One corporate law professor argues that the landmark Delaware Chancery Court decision in 1996 of In Re Caremark, describing a director’s duty of oversight, was "dead upon enunciation" and it is, in practice, a Potemkin Village that never actually results in liability in light of the common "opt in" provision of DGCL Section 102(b)(7) that protects directors against claims that they violated their duty of care. Here is the commentary by Prof. Harry Gerla on The Race to the Bottom blog in a post entitled: Caremark: The Failed Revolution. He asserts that no Delaware court decision has found liability based on Caremark. But see the recent Chancery Court decision in Araneta, available here, that was interpreted by the nationally-prominent corporate law professor Gordon Smith as finding liability based on Caremark principles. Here is Prof. Smith’s post on the case.
Prof. Eric Chiappinelli also offers his analysis here and similary reads Araneta as finding liability based on a Caremark claim which he describes as the basis for the liability of the two beholden directors for not monitoring the third director (and majority shareholder)–describing their breach of good faith for intentionally not taking action to fulfill their duties as a breach of the duty of loyalty.
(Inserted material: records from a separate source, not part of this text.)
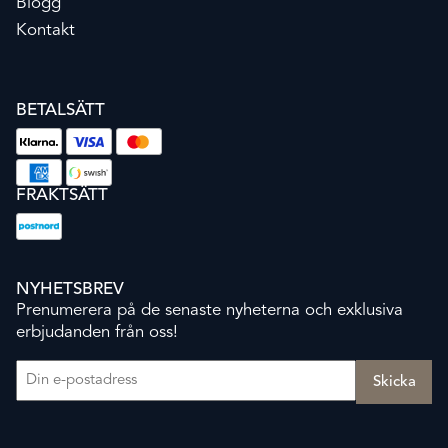
Blogg
Kontakt
BETALSÄTT
FRAKTSÄTT
NYHETSBREV
Prenumerera på de senaste nyheterna och exklusiva
erbjudanden från oss!
E-post
(Obligatoriskt)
Prof. Bainbridge discusses Araneta here at the tail end of his analysis of the recent Delaware Supreme Court’s decision in Stone v. Ritter, and how it interfaces with the Supreme Court’s decision to make oversight claims a la Caremark, into a breach of the fiduciary duty of loyalty as opposed to the duty of care–which he thinks is part of the court’s inclination to gut DGCL section 102(b)(7).
Here is a "corporate cartoon" depicting the holding in Araneta. (It is wonderful to have an artist who helps to explain decisions involving Delaware corporate litigation through cartoons.) Also, see generally, Sample v. Morgan, (Del. Ch., Jan. 2007), a Chancery Court decision excoriating some directors for being "unwitting and uninformed accomplices" in an entrenchment scheme by other directors, available here.
UPDATE: I am flattered that the reknowned corporate law expert, Professor Stephen Bainbridge, has linked here to this post on his blog. That makes for a great day in my world.
UPDATE II: Here is an assessment of the Delaware Chancery Court’s opinion in Caremark by Prof. Brett McDonnell that is more supportive of the merits and policy of the decision than the first post linked at the beginning of this entry.